▶ [Aim of the task] Copy each line below word for word and drop every image.

[Given data Boundary: Start]

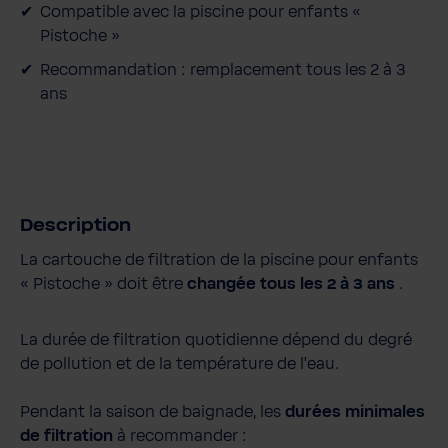
Compatible avec la piscine pour enfants «
Pistoche »
Recommandation : remplacement tous les 2 à 3
ans
Description
La cartouche de filtration de la piscine pour enfants
« Pistoche » doit être
changée tous les 2 à 3 ans
.
La durée de filtration quotidienne dépend du degré
de pollution et de la température de l'eau.
Pendant la saison de baignade, les
durées minimales
de filtration
à recommander :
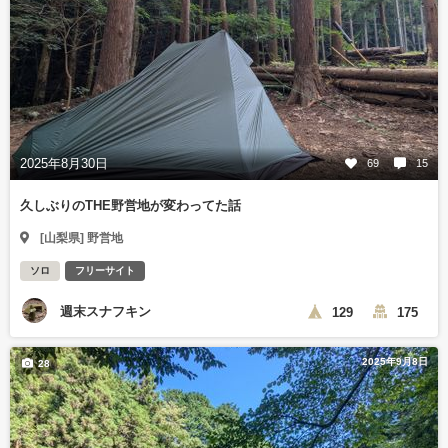
2025年8月30日
69
15
久しぶりのTHE野営地が変わってた話
[山梨県] 野営地
ソロ
フリーサイト
週末スナフキン
129
175
2025年9月8日
28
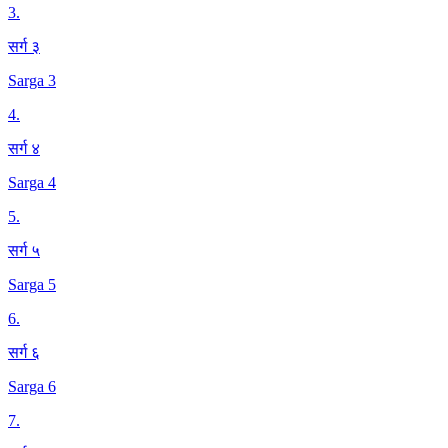
3
.
सर्ग ३
Sarga 3
4
.
सर्ग ४
Sarga 4
5
.
सर्ग ५
Sarga 5
6
.
सर्ग ६
Sarga 6
7
.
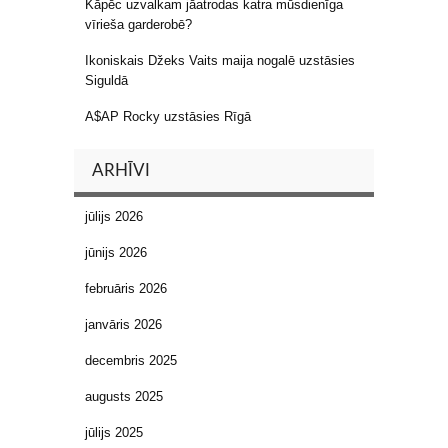
Kāpēc uzvalkam jāatrodas katra mūsdienīga
vīrieša garderobē?
Ikoniskais Džeks Vaits maija nogalē uzstāsies
Siguldā
A$AP Rocky uzstāsies Rīgā
ARHĪVI
jūlijs 2026
jūnijs 2026
februāris 2026
janvāris 2026
decembris 2025
augusts 2025
jūlijs 2025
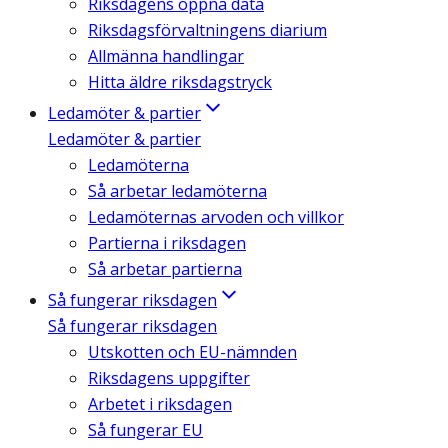
Riksdagens öppna data
Riksdagsförvaltningens diarium
Allmänna handlingar
Hitta äldre riksdagstryck
Ledamöter & partier
Ledamöter & partier
Ledamöterna
Så arbetar ledamöterna
Ledamöternas arvoden och villkor
Partierna i riksdagen
Så arbetar partierna
Så fungerar riksdagen
Så fungerar riksdagen
Utskotten och EU-nämnden
Riksdagens uppgifter
Arbetet i riksdagen
Så fungerar EU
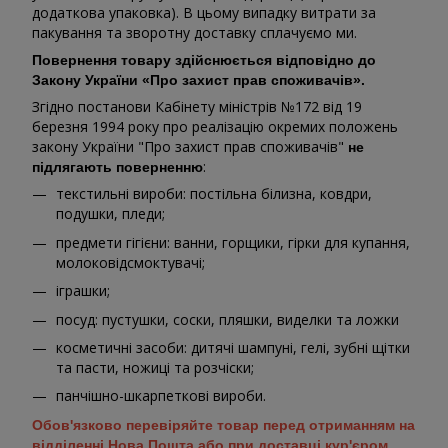
додаткова упаковка). В цьому випадку витрати за
пакування та зворотну доставку сплачуємо ми.
Повернення товару здійснюється відповідно до
Закону України «Про захист прав споживачів».
Згідно постанови Кабінету міністрів №172 від 19
березня 1994 року про реалізацію окремих положень
закону України "Про захист прав споживачів"
не
:
підлягають поверненню
текстильні вироби: постільна білизна, ковдри,
подушки, пледи;
предмети гігієни: ванни, горщики, гірки для купання,
молоковідсмоктувачі;
іграшки;
посуд: пустушки, соски, пляшки, виделки та ложки
косметичні засоби: дитячі шампуні, гелі, зубні щітки
та пасти, ножиці та розчіски;
панчішно-шкарпеткові вироби.
Обов'язково перевіряйте товар перед отриманням на
відділенні Нова Пошта або при доставці кур'єром.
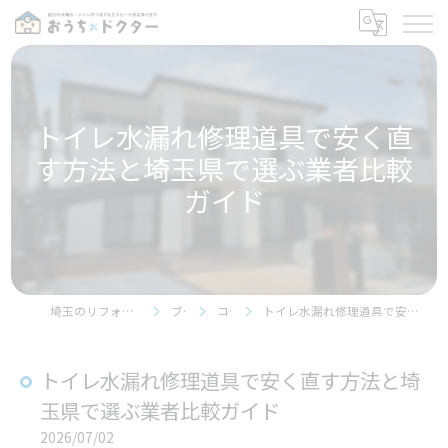
トイレ水漏れ修理道具で安く直
す方法と埼玉県で選ぶ業者比較
ガイド
埼玉のリフォームならおうちドクター
ブログ
コラム
トイレ水漏れ修理道具で安く直す方法と埼玉県で選ぶ業者比較ガイド
トイレ水漏れ修理道具で安く直す方法と埼
玉県で選ぶ業者比較ガイド
2026/07/02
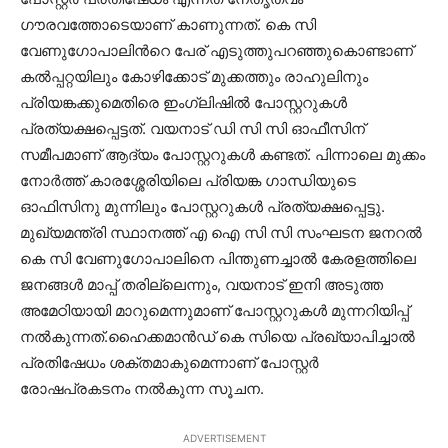
ഗൗരവത്തോടെയാണ് കാണുന്നത്. കെ സി
വേണുഗോപാലിന്‍റെ പേര് എടുത്തുപറഞ്ഞുകൊണ്ടാണ്
കൽപ്പറ്റയിലും കോഴിക്കോട് മുക്കത്തും രാഹുലിനും
പ്രിയങ്കക്കുമെതിരെ ഇംഗ്ലിഷിൽ പോസ്റ്ററുകൾ
പ്രത്യക്ഷപ്പെട്ടത്. വയനാട് ഡി സി സി ഓഫീസിന്
സമീപമാണ് ആദ്യം പോസ്റ്ററുകൾ കണ്ടത്. പിന്നാലെ മുക്കം
നോർത്ത് കാരശ്ശേരിയിലെ പ്രിയങ്ക ഗാന്ധിയുടെ
ഓഫിസിനു മുന്നിലും പോസ്റ്ററുകൾ പ്രത്യക്ഷപ്പെട്ടു.
മുഖ്യമന്ത്രി സ്ഥാനത്ത് എ ഐ സി സി സംഘടന ജനറൽ
കെ സി വേണുഗോപാലിനെ പിന്തുണച്ചാൽ കേരളത്തിലെ
ജനങ്ങൾ മാപ്പ് തരില്ലെന്നും, വയനാട് ഇനി അടുത്ത
അമേഠിയായി മാറുമെന്നുമാണ് പോസ്റ്ററുകൾ മുന്നറിയിപ്പ്
നൽകുന്നത്.ഹൈക്കമാൻഡ് കെ സിയെ പ്രഖ്യാപിച്ചാൽ
പ്രതിഷേധം ശക്തമാകുമെന്നാണ് പോസ്റ്റർ
രോഷപ്രകടനം നൽകുന്ന സൂചന.
ADVERTISEMENT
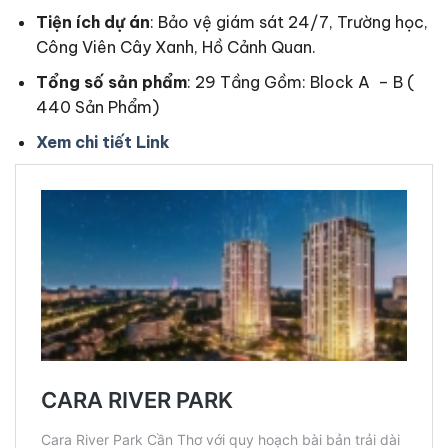
Tiện ích dự án
: Bảo vệ giám sát 24/7, Trường học,
Công Viên Cây Xanh, Hồ Cảnh Quan.
Tổng số sản phẩm
: 29 Tầng Gồm: Block A – B (
440 Sản Phẩm)
Xem chi tiết Link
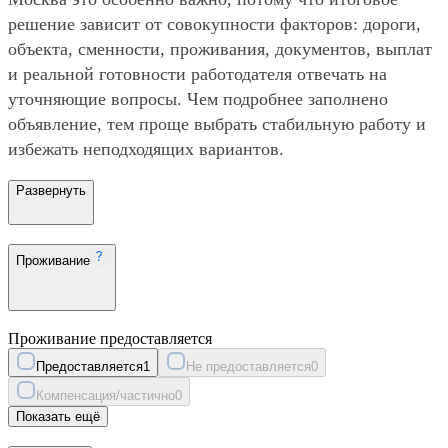
решение зависит от совокупности факторов: дороги,
объекта, сменности, проживания, документов, выплат
и реальной готовности работодателя отвечать на
уточняющие вопросы. Чем подробнее заполнено
объявление, тем проще выбрать стабильную работу и
избежать неподходящих вариантов.
Развернуть
Проживание
Проживание предоставляется
Предоставляется
1
Не предоставляется
0
Компенсация/частично
0
Показать ещё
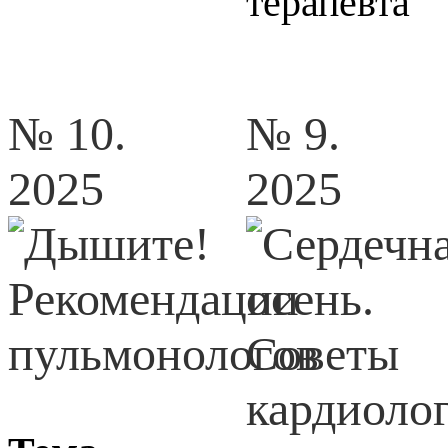
терапевта
№ 10.
№ 9.
2025
2025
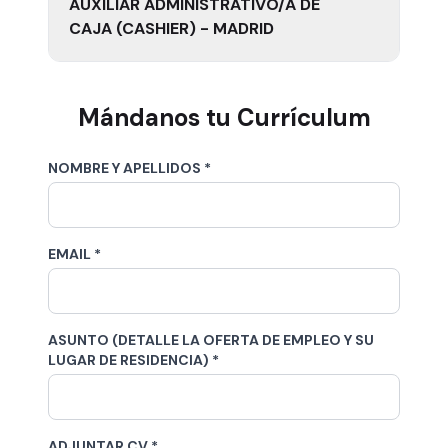
AUXILIAR ADMINISTRATIVO/A DE
CAJA (CASHIER) - MADRID
Mándanos tu Currículum
NOMBRE Y APELLIDOS *
EMAIL *
ASUNTO (DETALLE LA OFERTA DE EMPLEO Y SU
LUGAR DE RESIDENCIA) *
ADJUNTAR CV *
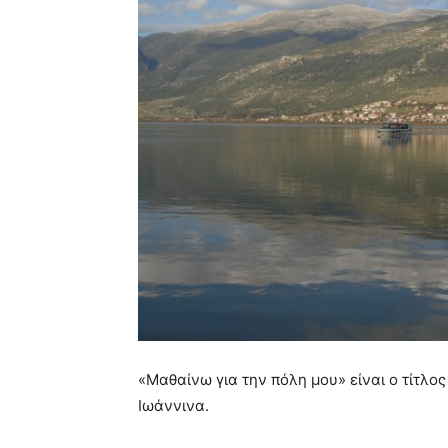
«Μαθαίνω για την πόλη μου» είναι ο τίτλ
Ιωάννινα.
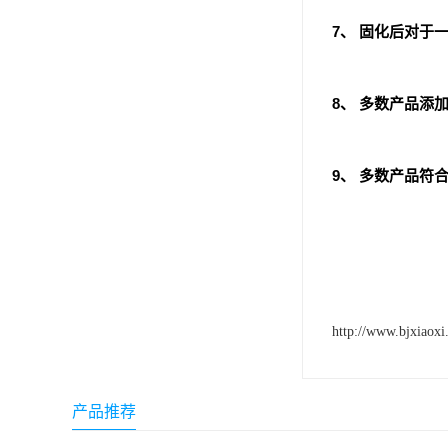
小西 KONISHI
7、 固化后对于
三键Threebond
8、 多数产品添加
信越 shinetsu
道康宁Dow Corning
9、 多数产品符合U
humiseal三防漆,1B31
http://www.bjxiaoxi
产品推荐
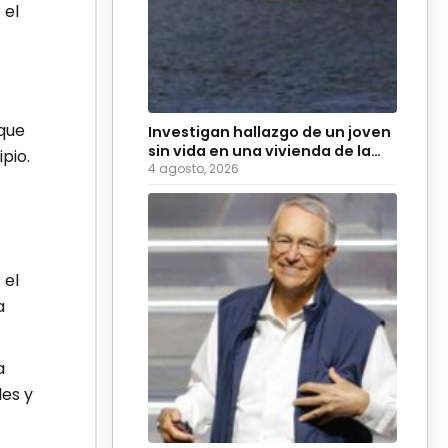
 el
oque
Investigan hallazgo de un joven
sin vida en una vivienda de la
pio.
colonia Hidalgo
4 agosto, 2026
 el
a
a
es y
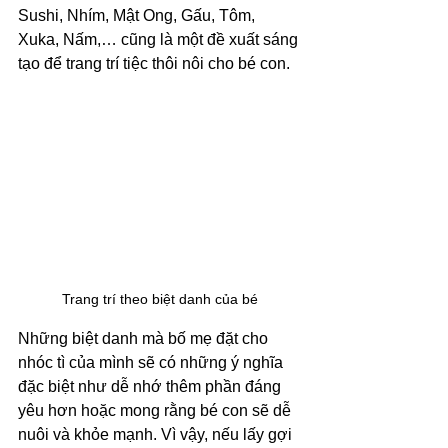
Sushi, Nhím, Mật Ong, Gấu, Tôm, 
Xuka, Nấm,… cũng là một đề xuất sáng 
tạo để trang trí tiệc thôi nôi cho bé con. 
Trang trí theo biệt danh của bé
Những biệt danh mà bố mẹ đặt cho 
nhóc tì của mình sẽ có những ý nghĩa 
đặc biệt như dễ nhớ thêm phần đáng 
yêu hơn hoặc mong rằng bé con sẽ dễ 
nuôi và khỏe mạnh. Vì vậy, nếu lấy gợi 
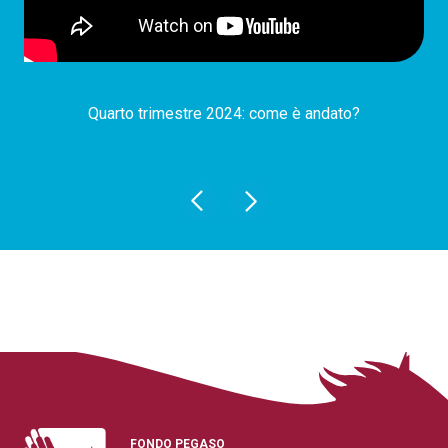
Quarto trimestre 2024: come è andato?
FONDO PEGASO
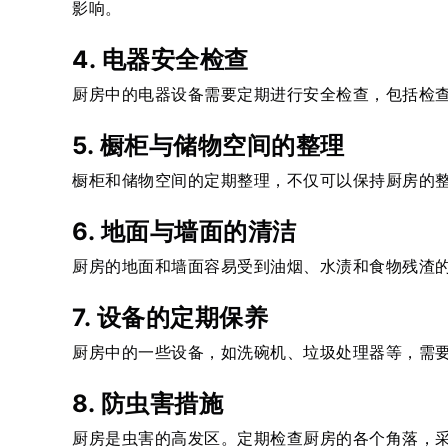
影响。
4. 电器安全检查
厨房中的电器设备需要定期进行安全检查，包括检
5. 橱柜与储物空间的整理
橱柜和储物空间的定期整理，不仅可以保持厨房的
6. 地面与墙面的清洁
厨房的地面和墙面容易受到油烟、水渍和食物残渣
7. 设备的定期保养
厨房中的一些设备，如洗碗机、垃圾处理器等，需
8. 防虫害措施
厨房是虫害的高发区。定期检查厨房的各个角落，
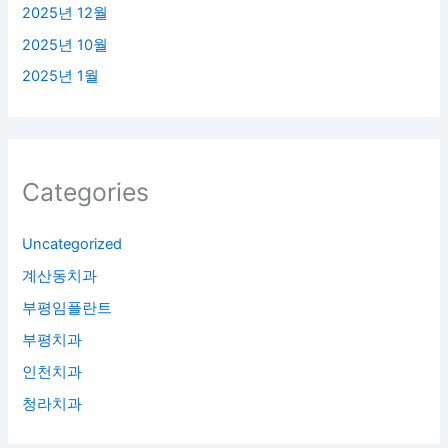
2025년 12월
2025년 10월
2025년 1월
Categories
Uncategorized
계산동치과
부평임플란트
부평치과
인천치과
청라치과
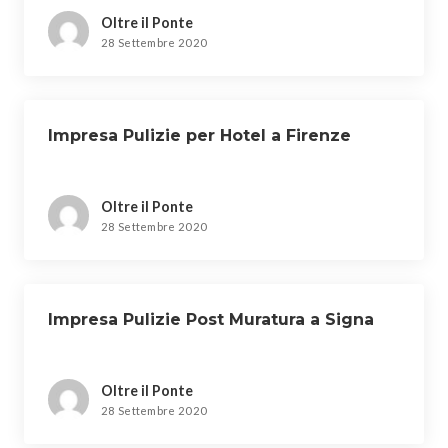
Oltre il Ponte
28 Settembre 2020
Impresa Pulizie per Hotel a Firenze
Oltre il Ponte
28 Settembre 2020
Impresa Pulizie Post Muratura a Signa
Oltre il Ponte
28 Settembre 2020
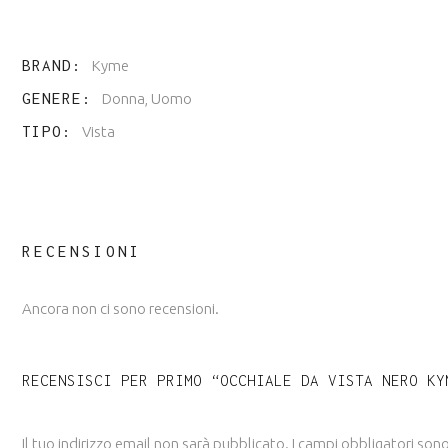
BRAND
Kyme
GENERE
Donna, Uomo
TIPO
Vista
RECENSIONI
Ancora non ci sono recensioni.
RECENSISCI PER PRIMO “OCCHIALE DA VISTA NERO KY
Il tuo indirizzo email non sarà pubblicato.
I campi obbligatori son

[Given data Boundary: End]

▶ [Answer to this exercise]
Compatible avec la piscine pour enfants «
Pistoche »
Recommandation : remplacement tous les 2 à 3
ans
Description
La cartouche de filtration de la piscine pour enfants
« Pistoche » doit être
changée tous les 2 à 3 ans
.
La durée de filtration quotidienne dépend du degré
de pollution et de la température de l'eau.
Pendant la saison de baignade, les
durées minimales
de filtration
à recommander :
2025年8月30日
69
15
久しぶりのTHE野営地が変わってた話
[山梨県] 野営地
ソロ
フリーサイト
週末スナフキン
129
175
2025年9月8日
28
3
.
सर्ग ३
Sarga 3
4
.
सर्ग ४
Sarga 4
5
.
सर्ग ५
Sarga 5
6
.
सर्ग ६
Sarga 6
7
.
Kāpēc uzvalkam jāatrodas katra mūsdienīga
vīrieša garderobē?
Ikoniskais Džeks Vaits maija nogalē uzstāsies
Siguldā
A$AP Rocky uzstāsies Rīgā
ARHĪVI
jūlijs 2026
jūnijs 2026
februāris 2026
janvāris 2026
decembris 2025
augusts 2025
jūlijs 2025
Riksdagens öppna data
Riksdagsförvaltningens diarium
Allmänna handlingar
Hitta äldre riksdagstryck
Ledamöter & partier
Ledamöter & partier
Ledamöterna
Så arbetar ledamöterna
Ledamöternas arvoden och villkor
Partierna i riksdagen
Så arbetar partierna
Så fungerar riksdagen
Så fungerar riksdagen
Utskotten och EU-nämnden
Riksdagens uppgifter
Arbetet i riksdagen
Så fungerar EU
додаткова упаковка). В цьому випадку витрати за
пакування та зворотну доставку сплачуємо ми.
Повернення товару здійснюється відповідно до
Закону України «Про захист прав споживачів».
Згідно постанови Кабінету міністрів №172 від 19
березня 1994 року про реалізацію окремих положень
закону України "Про захист прав споживачів"
не
:
підлягають поверненню
текстильні вироби: постільна білизна, ковдри,
подушки, пледи;
предмети гігієни: ванни, горщики, гірки для купання,
молоковідсмоктувачі;
іграшки;
посуд: пустушки, соски, пляшки, виделки та ложки
косметичні засоби: дитячі шампуні, гелі, зубні щітки
та пасти, ножиці та розчіски;
панчішно-шкарпеткові вироби.
Обов'язково перевіряйте товар перед отриманням на
відділенні Нова Пошта або при доставці кур'єром.
トイレ水漏れ修理道具で安く直
す方法と埼玉県で選ぶ業者比較
ガイド
埼玉のリフォームならおうちドクター
ブログ
コラム
トイレ水漏れ修理道具で安く直す方法と埼玉県で選ぶ業者比較ガイド
トイレ水漏れ修理道具で安く直す方法と埼
玉県で選ぶ業者比較ガイド
2026/07/02
ഗൗരവത്തോടെയാണ് കാണുന്നത്. കെ സി
വേണുഗോപാലിന്‍റെ പേര് എടുത്തുപറഞ്ഞുകൊണ്ടാണ്
കൽപ്പറ്റയിലും കോഴിക്കോട് മുക്കത്തും രാഹുലിനും
പ്രിയങ്കക്കുമെതിരെ ഇംഗ്ലിഷിൽ പോസ്റ്ററുകൾ
പ്രത്യക്ഷപ്പെട്ടത്. വയനാട് ഡി സി സി ഓഫീസിന്
സമീപമാണ് ആദ്യം പോസ്റ്ററുകൾ കണ്ടത്. പിന്നാലെ മുക്കം
നോർത്ത് കാരശ്ശേരിയിലെ പ്രിയങ്ക ഗാന്ധിയുടെ
ഓഫിസിനു മുന്നിലും പോസ്റ്ററുകൾ പ്രത്യക്ഷപ്പെട്ടു.
മുഖ്യമന്ത്രി സ്ഥാനത്ത് എ ഐ സി സി സംഘടന ജനറൽ
കെ സി വേണുഗോപാലിനെ പിന്തുണച്ചാൽ കേരളത്തിലെ
ജനങ്ങൾ മാപ്പ് തരില്ലെന്നും, വയനാട് ഇനി അടുത്ത
അമേഠിയായി മാറുമെന്നുമാണ് പോസ്റ്ററുകൾ മുന്നറിയിപ്പ്
നൽകുന്നത്.ഹൈക്കമാൻഡ് കെ സിയെ പ്രഖ്യാപിച്ചാൽ
പ്രതിഷേധം ശക്തമാകുമെന്നാണ് പോസ്റ്റർ
രോഷപ്രകടനം നൽകുന്ന സൂചന.
ADVERTISEMENT
Tiện ích dự án
: Bảo vệ giám sát 24/7, Trường học,
Công Viên Cây Xanh, Hồ Cảnh Quan.
Tổng số sản phẩm
: 29 Tầng Gồm: Block A – B (
440 Sản Phẩm)
Xem chi tiết Link
решение зависит от совокупности факторов: дороги,
объекта, сменности, проживания, документов, выплат
и реальной готовности работодателя отвечать на
уточняющие вопросы. Чем подробнее заполнено
объявление, тем проще выбрать стабильную работу и
избежать неподходящих вариантов.
Развернуть
Проживание
Проживание предоставляется
Предоставляется
1
Не предоставляется
0
Компенсация/частично
0
Показать ещё
терапевта
№ 10.
№ 9.
2025
2025
AUXILIAR ADMINISTRATIVO/A DE
CAJA (CASHIER) - MADRID
Mándanos tu Currículum
NOMBRE Y APELLIDOS *
EMAIL *
ASUNTO (DETALLE LA OFERTA DE EMPLEO Y SU
LUGAR DE RESIDENCIA) *
ADJUNTAR CV *
«Μαθαίνω για την πόλη μου» είναι ο τίτλ
Ιωάννινα.
小西 KONISHI
7、 固化后对于
三键Threebond
8、 多数产品添加
信越 shinetsu
道康宁Dow Corning
9、 多数产品符合U
humiseal三防漆,1B31
http://www.bjxiaoxi
产品推荐
 el
oque
Investigan hallazgo de un joven
sin vida en una vivienda de la
pio.
colonia Hidalgo
4 agosto, 2026
 el
a
a
es y
Sushi, Nhím, Mật Ong, Gấu, Tôm, 
Xuka, Nấm,… cũng là một đề xuất sáng 
tạo để trang trí tiệc thôi nôi cho bé con. 
Trang trí theo biệt danh của bé
Những biệt danh mà bố mẹ đặt cho 
nhóc tì của mình sẽ có những ý nghĩa 
đặc biệt như dễ nhớ thêm phần đáng 
yêu hơn hoặc mong rằng bé con sẽ dễ 
nuôi và khỏe mạnh. Vì vậy, nếu lấy gợi 
Quarto trimestre 2024: come è andato?
FONDO PEGASO
影响。
4. 电器安全检查
厨房中的电器设备需要定期进行安全检查，包括检
5. 橱柜与储物空间的整理
橱柜和储物空间的定期整理，不仅可以保持厨房的
6. 地面与墙面的清洁
厨房的地面和墙面容易受到油烟、水渍和食物残渣
7. 设备的定期保养
厨房中的一些设备，如洗碗机、垃圾处理器等，需
8. 防虫害措施
厨房是虫害的高发区。定期检查厨房的各个角落，
2025년 12월
2025년 10월
2025년 1월
Categories
Uncategorized
계산동치과
부평임플란트
부평치과
인천치과
청라치과
Oltre il Ponte
28 Settembre 2020
Impresa Pulizie per Hotel a Firenze
Oltre il Ponte
28 Settembre 2020
Impresa Pulizie Post Muratura a Signa
Oltre il Ponte
28 Settembre 2020
BRAND
Kyme
GENERE
Donna, Uomo
TIPO
Vista
RECENSIONI
Ancora non ci sono recensioni.
RECENSISCI PER PRIMO “OCCHIALE DA VISTA NERO KY
Il tuo indirizzo email non sarà pubblicato.
I campi obbligatori son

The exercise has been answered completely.